Wednesday, October 9, 2024

Magnus Goes to the Red Rock Country, Day 10

Thursday, September 19

We had a wild and crazy drive from Ruby's to the Offroad RV Resort. It was only about 120 miles, and I had evaluated the routes and decided on taking U.S. 89 to Utah 24. But google had that listed as a whole lot longer, so we started north on google's fastest route--which immediately became a mess with free-range cattle, no shoulders, and a hint of a dirt road ahead. We rapidly found a turnaround spot and went back to SH 12.

Starting out

 Going up

All that wasted about 10 minutes. SH 12 was a good road, with an indication of shoulders, but the route it chose turned out to be a hoot.  It went around a bunch of rock formations, the red kind that are so cool to observe.  Then it went way up in the mountains, passing a pine forest and then a taller pine forest and then aspens and almost a tree line. We topped off at a pass at "summit 9700 feet", which I assume means that we were at the summit, otherwise why tell us?



Then down a bunch of 8%, 10% and even one 12% grade (only a mile for that one) to end up in the incredibly gorgeous Capital Reef National Park. We'll go back there tomorrow. And then we found ourselves in a whitish, grayish wasteland of boulders and gravel slides and dry desert washes. Not all that pretty, but scenic.

 Rest stop




That went on for a while, but we'd picked up the Fremont River by then and the road was following its course.
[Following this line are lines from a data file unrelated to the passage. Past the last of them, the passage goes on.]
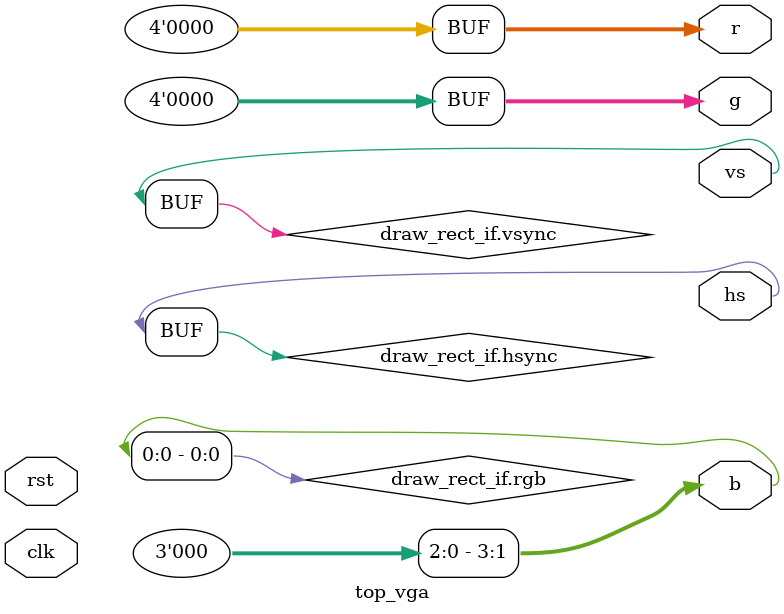
<source format=sv>
/**
 * San Jose State University
 * EE178 Lab #4
 * Author: prof. Eric Crabilla
 *
 * Modified by:
 * 2023  AGH University of Science and Technology
 * MTM UEC2
 * Piotr Kaczmarczyk
 *
 * Description:
 * The project top module.
 */

`timescale 1 ns / 1 ps

module top_vga (
    input  logic clk,
    input  logic rst,
    output logic vs,
    output logic hs,
    output logic [3:0] r,
    output logic [3:0] g,
    output logic [3:0] b

);

    vga_if draw_rect_if();
    vga_if draw_bg_if();
    vga_if timing_if();
/**
 * Local variables and signals
 */

// VGA signals from timing
wire [10:0] vcount_tim, hcount_tim;
wire vsync_tim, hsync_tim;
wire vblnk_tim, hblnk_tim;

// VGA signals from background
wire [10:0] vcount_bg, hcount_bg;
wire vsync_bg, hsync_bg;
wire vblnk_bg, hblnk_bg;
wire [11:0] rgb_bg;

// VGA signals from draw
wire [10:0] vcount_dg, hcount_dg;
wire vsync_dg, hsync_dg;
wire vblnk_dg, hblnk_dg;
wire [11:0] rgb_out;

/**
 * Signals assignments
 */

assign vs = draw_rect_if.vsync;
assign hs = draw_rect_if.hsync;
assign {r,g,b} = draw_rect_if.rgb;


/**
 * Submodules instances
 */

vga_timing u_vga_timing (
     .pclk (clk),
     .rst,

    .out(timing_if)
);

draw_bg u_draw_bg (
    .clk (clk),
    .rst,
    .in(timing_if),
    .out(draw_bg_if)
);

draw_rect u_rect_ (
    .clk (clk),
    .rst,

    .in(draw_bg_if),
    .out(draw_rect_if)
);


endmodule

</source>
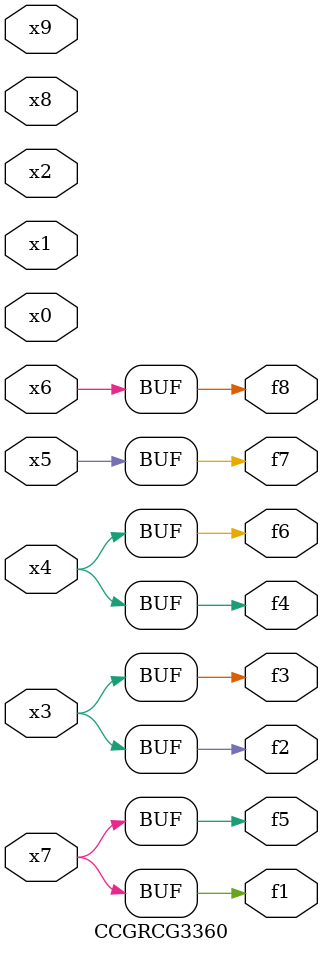
<source format=v>
module CCGRCG3360(
	input x0, x1, x2, x3, x4, x5, x6, x7, x8, x9,
	output f1, f2, f3, f4, f5, f6, f7, f8
);
	assign f1 = x7;
	assign f2 = x3;
	assign f3 = x3;
	assign f4 = x4;
	assign f5 = x7;
	assign f6 = x4;
	assign f7 = x5;
	assign f8 = x6;
endmodule

</source>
Roads that follow rivers go the way of rivers--left then right then left then right then...nausea.  Eventually the Fremont disappeared and I despaired--Offroad RV Resort was supposed to be on the Fremont river. 

 

But soon the road went through some farmland and rediscovered the river. And there we were--Offroad RV Resort.

 Huge bluff and rock formations to the south, west and north.  A river running right alongside the campground, and lots of new tree plantings that they're keeping watered. If the water holds up, the place will be awesomely gorgeous in 20 years or so.  But for now it's awfully pretty.


The very nice owners changed us from the back-in spot I'd chosen alongside the river to a pull-through site a little ways over. They were being nice and I appreciated it, but the other place had every chance of seeing wildlife while drinking our morning coffee and the new one didn't. No biggeee--it makes Ed happier and it certainly does make it easier to hook up and leave on our last day.

The resort had two trails, one a little quarter mile loop through "the forbidden forest" and the other a one-mile loop to the river.  They said it was a mile, anyway--I'd have said a half mile or three-quarters.  I was wearing my hiking sandals, so I decided to step off the flat, hardened mud at the upper riverbank down onto the flat, hardened mud closer to the water. Which was wet, flowing mud.

Sorry to say, the second layer of mud was not hardened at all. My foot sunk down above my sandal and brought a considerable chunk of the goo back up with it. Yucky!  if I'd put both feet down I'd probably still be stuck to this day.

In the evening I sat out to watch the sun go down, and soon was watching a lovely parade of little bats. So sweet!